The High Court's Media and Communications List has upheld interim injunctive relief against a litigant in person who waged a sustained campaign of threatening correspondence and TikTok videos against the solicitor and barrister acting for his opponent in ongoing Children Act proceedings. In Kayleigh Thorne & Anor v David Protheroe-Beynon [2026] EWHC 1042 (KB), Deputy High Court Judge Aidan Eardley KC extended the injunctions until trial, finding the threshold under s12(3) of the Human Rights Act 1998 was met.
The defendant had become deeply aggrieved by the course of the family proceedings and attributed blame to the two claimants. Having failed to obtain redress through regulatory complaints, civil claims (struck out as totally without merit) and contempt proceedings, he turned to direct threats and public allegation. His emails to the first claimant — a junior solicitor at the instructed firm — included statements that she would be "destroyed", that he had "something much more creative and unpleasant planned", and that he had a "whole weekend" over Easter to release material to ITN and the Liverpool Echo before she could seek relief. The second claimant, a junior barrister who had appeared at just two hearings in 2024, received emails threatening to name her in TikTok videos as a "dishonest barrister" — videos that were subsequently published.
Eardley J applied the s12(3) threshold rather than the more stringent Bonnard v Perryman rule, accepting that the claim was framed in harassment alone, with no damages sought and no reliance on defamation. The primary aim, on the evidence, was to stop the conduct — not to vindicate reputation.
On the substantive harassment analysis, the court drew on the principles summarised in Hayden v Dickenson [2020] EWHC 3291 and endorsed in Scottow v CPS. The harassing quality of publication cases lies more in manner and frequency than in the truth or falsity of the allegations. The defendant's argument that his conduct was analogous to a critical online review of a dishonest tradesman was firmly rejected: this was a prolonged, escalating campaign with the avowed aim of professional destruction, not a one-off expression of opinion.
The court also considered the Iqbal principle — that inter partes correspondence connected to litigation attracts immunity from harassment claims — but found it did not assist the defendant as regards the TikTok publications, and noted it went no further than protecting communications with a genuine nexus to the proceedings.
On injunction terms, the judge declined to prohibit contact with regulators or police, finding interim restriction disproportionate given that such bodies operate their own filtering procedures. He also refused to restrain future civil claims, noting the established civil restraint order regime already provides the appropriate mechanism. Crucially, the defendant was expressly permitted to report on public hearings and publish this judgement — subject only to the withholding order protecting the children's identities and details of the family proceedings.
The case carries a clear reminder of the interface between family court confidentiality and High Court harassment litigation.

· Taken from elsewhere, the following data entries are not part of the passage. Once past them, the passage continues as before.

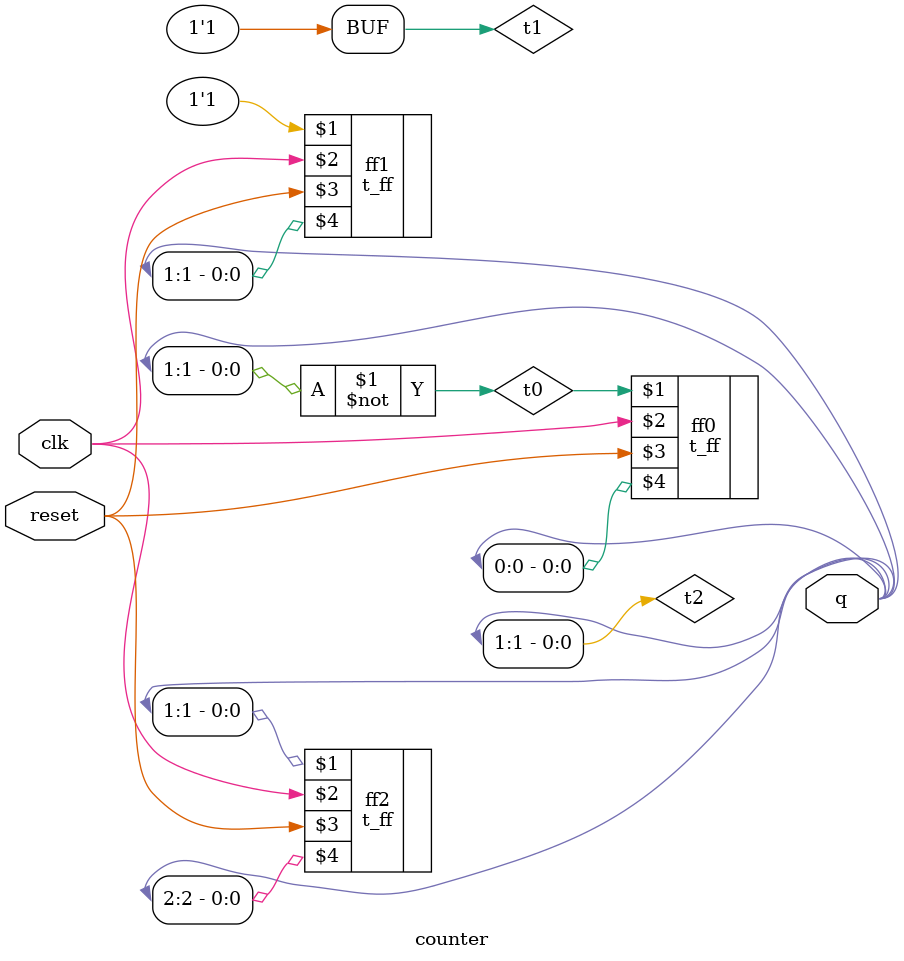
<source format=v>
`timescale 1ns / 1ps


module counter(
input clk, reset, output [2:0]q
    );
    wire t0,t1,t2;
    assign t0=~q[1];
    assign t1=1;
    assign t2=q[1];
    
     t_ff ff0(t0,clk,reset,q[0]);
    t_ff ff1(t1,clk,reset,q[1]);
     t_ff ff2(t2,clk,reset,q[2]);
    
endmodule
</source>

Neither side may deploy detailed family proceedings material in collateral civil claims without the Family Court's permission; a point the judge enforced robustly by excluding unapproved documents from both parties.
The court left open, but plainly flagged, the jurisdiction recognised in Titan Wealth Holdings Ltd v Okunola [2026] EWCA Civ 138 to restrain conduct that threatens the integrity of the court's own process — a jurisdiction that may yet be engaged as proceedings progress.